這一面過後,小葉徹底放下了心結,雖然後續馬老太太不死心,又想堵小葉說服她回來伺候病人。
但她只見了小葉一面,後面再去就找不到小葉了。
錦書把小葉調到南方去了。
她又開新廠了。
後面關於馬天福母子的消息,還是錦書的乾媽帶過來的。
馬天福正在積極抗癌,因為負擔不起高額的醫藥費,已經辭掉工作,回老家去了。
馬老太太也跟著兒子一起回去了,臨上火車前還不忘念著小葉的名字。
沈佳妮卷著錢跑了,根本不管馬天福的死活。
宋教授提及自己這個不爭氣的外甥女,也是咬牙切齒。
「佳妮這次太過分了,丈夫生病她怎麼能捲款跑路呢?鬧成現在這個樣子,我都不知道她怎麼想的,我去她家還被她媽攆出來了。」
宋教授是個道德感比較強的人,實在是無法認同沈佳妮一家的所作所為。
婚過不下去可以離,但是在人家生病時卷著錢躲著不見,這實在不應該。
宋教授去妹妹家,想跟妹妹說說這事,結果被沈佳妮的媽媽用掃帚攆出來了。
越想越氣的宋教授就跑到錦書這大吐苦水。
「你要是能想明白極品的思路,那距離極品也不遠了,別為了這種人影響心情。」
錦書把兒子塞在宋教授懷裡。
龍鳳胎三個多月了,馬上就要百天了,又皮實了不少。
艾琛在睡了快三個月後,白天總算是不睡了,不過這孩子很安靜,醒著的時候也不鬧,就淡定地看著一切。

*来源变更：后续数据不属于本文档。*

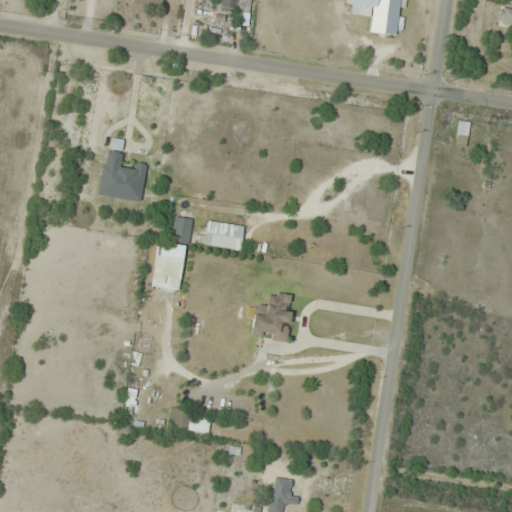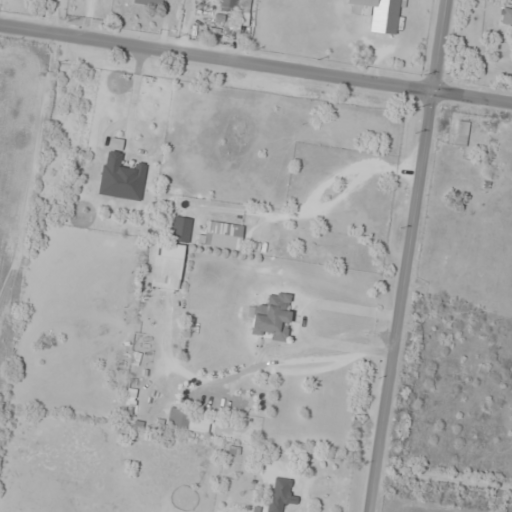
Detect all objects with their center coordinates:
building: (149, 2)
building: (233, 4)
building: (382, 15)
building: (506, 17)
road: (255, 66)
building: (120, 178)
building: (479, 189)
building: (181, 229)
building: (222, 235)
road: (405, 256)
building: (167, 266)
building: (272, 317)
building: (188, 421)
building: (280, 494)
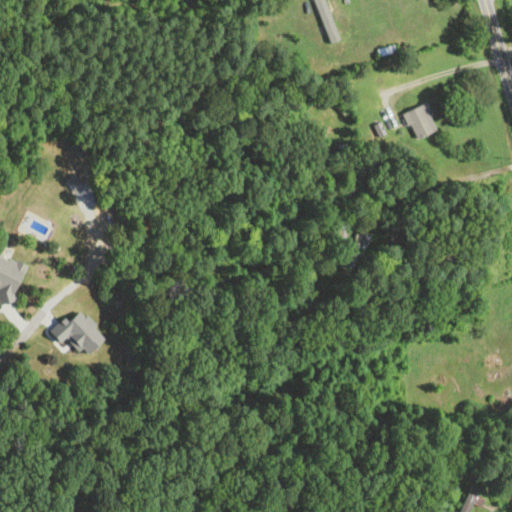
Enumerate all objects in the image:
road: (497, 50)
road: (443, 73)
building: (415, 120)
building: (52, 157)
road: (447, 179)
building: (20, 256)
building: (117, 303)
road: (14, 340)
building: (59, 342)
building: (468, 372)
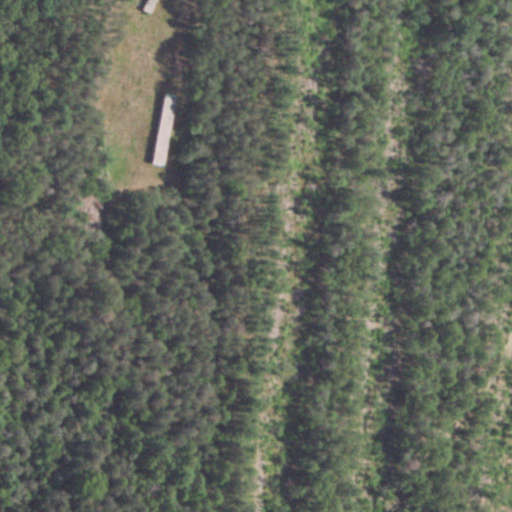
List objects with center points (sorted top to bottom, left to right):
building: (157, 131)
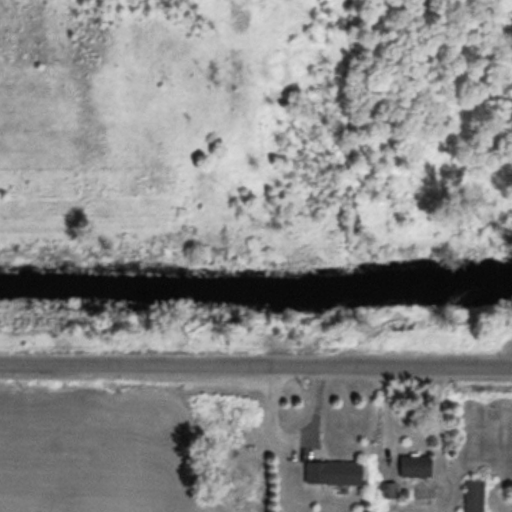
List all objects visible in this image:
river: (256, 287)
road: (256, 364)
building: (414, 464)
building: (332, 470)
building: (472, 494)
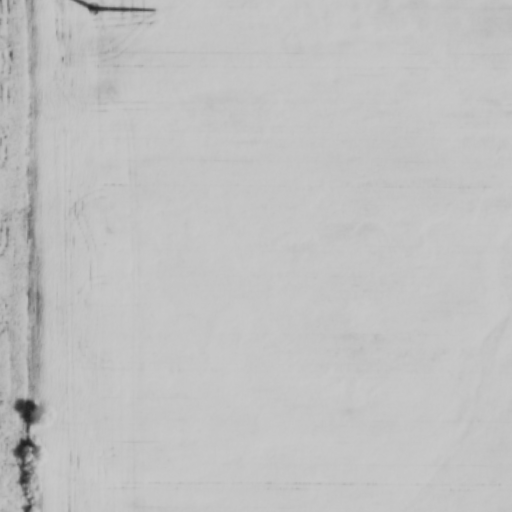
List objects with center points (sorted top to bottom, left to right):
power tower: (93, 5)
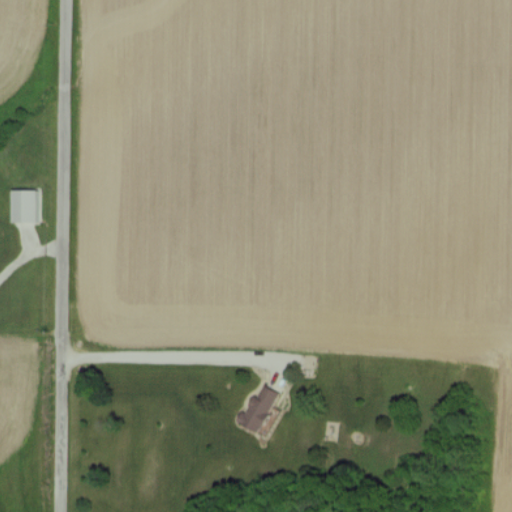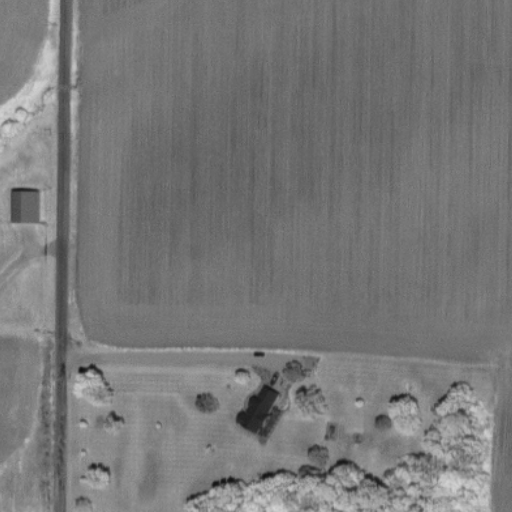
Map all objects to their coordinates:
road: (63, 256)
road: (171, 354)
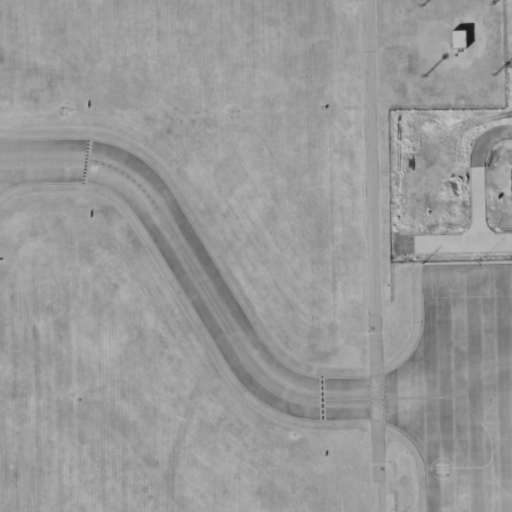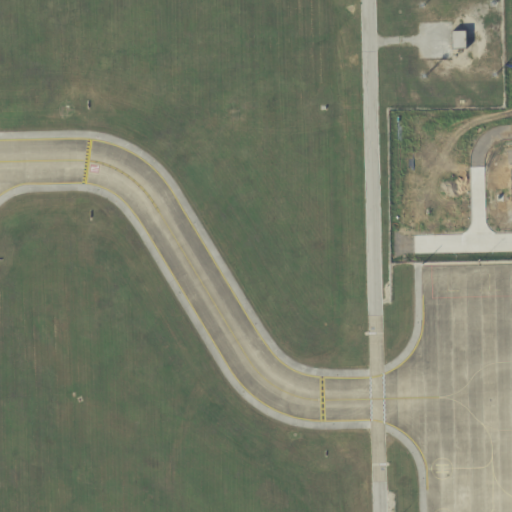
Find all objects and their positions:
building: (458, 38)
building: (463, 40)
road: (465, 242)
airport: (256, 256)
road: (369, 256)
airport taxiway: (231, 334)
airport apron: (468, 386)
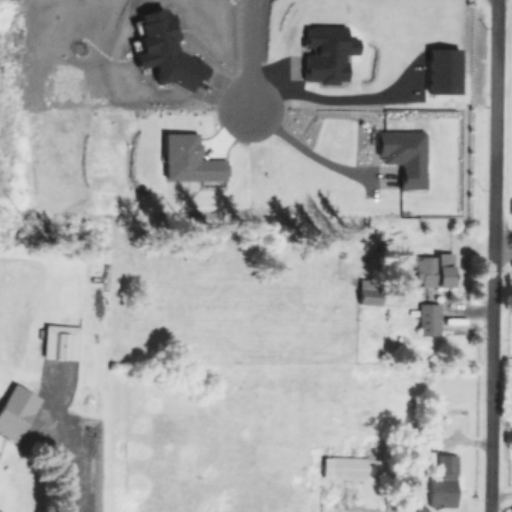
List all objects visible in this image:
building: (326, 52)
road: (250, 54)
building: (442, 70)
road: (321, 99)
road: (305, 150)
building: (402, 156)
building: (187, 159)
road: (503, 234)
road: (503, 255)
road: (493, 256)
building: (430, 269)
building: (427, 319)
building: (59, 341)
building: (11, 420)
building: (342, 467)
road: (83, 475)
building: (442, 482)
road: (501, 496)
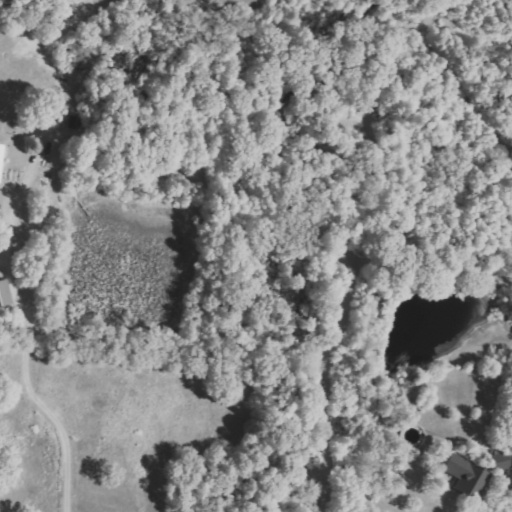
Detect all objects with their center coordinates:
building: (0, 154)
building: (5, 292)
road: (59, 421)
building: (500, 462)
building: (466, 476)
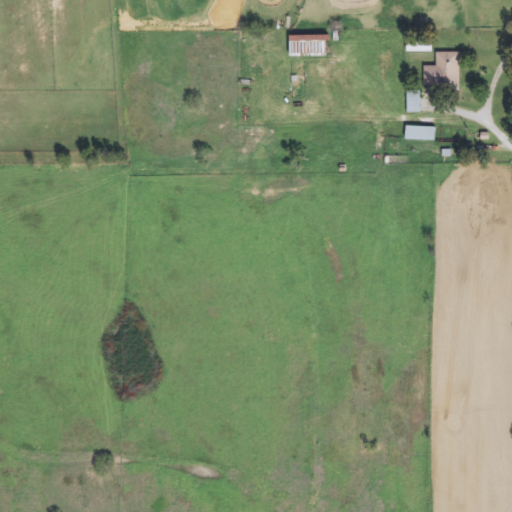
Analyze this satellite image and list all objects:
building: (309, 47)
building: (310, 47)
building: (443, 73)
building: (444, 73)
road: (492, 84)
building: (413, 103)
building: (413, 103)
road: (482, 118)
building: (421, 134)
building: (421, 135)
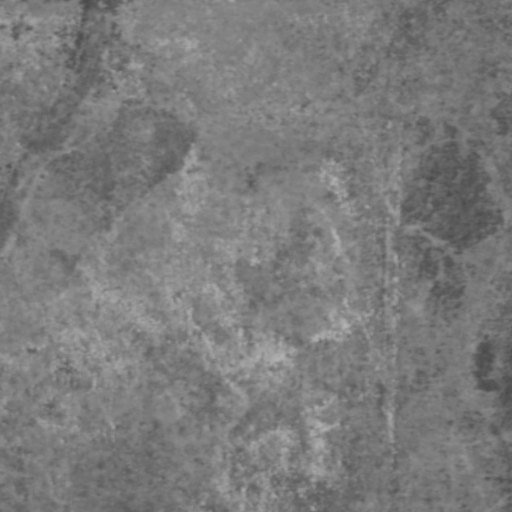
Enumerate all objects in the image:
crop: (255, 255)
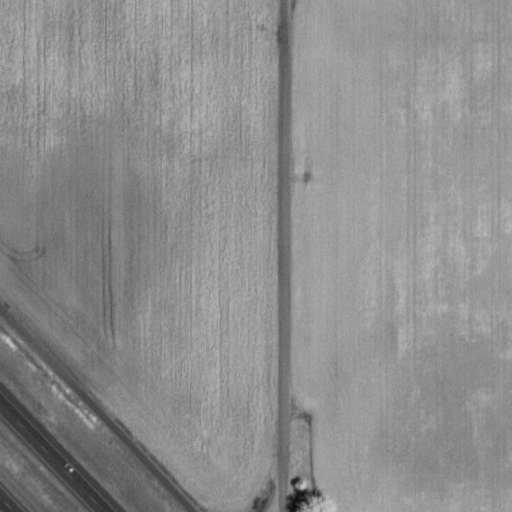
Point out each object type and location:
road: (286, 254)
road: (96, 408)
road: (54, 455)
road: (7, 504)
road: (286, 510)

「又胖了。」宋教授看到寶寶笑逐顏開,什麼不開心都忘了。
「我外孫女呢?」
「洗澡呢,翻身時掉硯台上了,蹭成個小黑孩兒。」
「她才多大,這就可以翻身了?」宋教授很驚訝,但很快又想到不對勁的地方了。
「為什麼孩子玩的地方會有硯台?」
「還不是林二哈......」錦書咬牙切齒。
她在書房寫毛筆字,林毅軒把閨女抱過來放桌上,美其名曰提升孩子的藝術審美。
結果審著審著,抱著她啃上了。
閨女就被放在桌上,錦書家的書桌是兩個書桌拼一起的,很長,孩子在上面也不用擔心掉下來。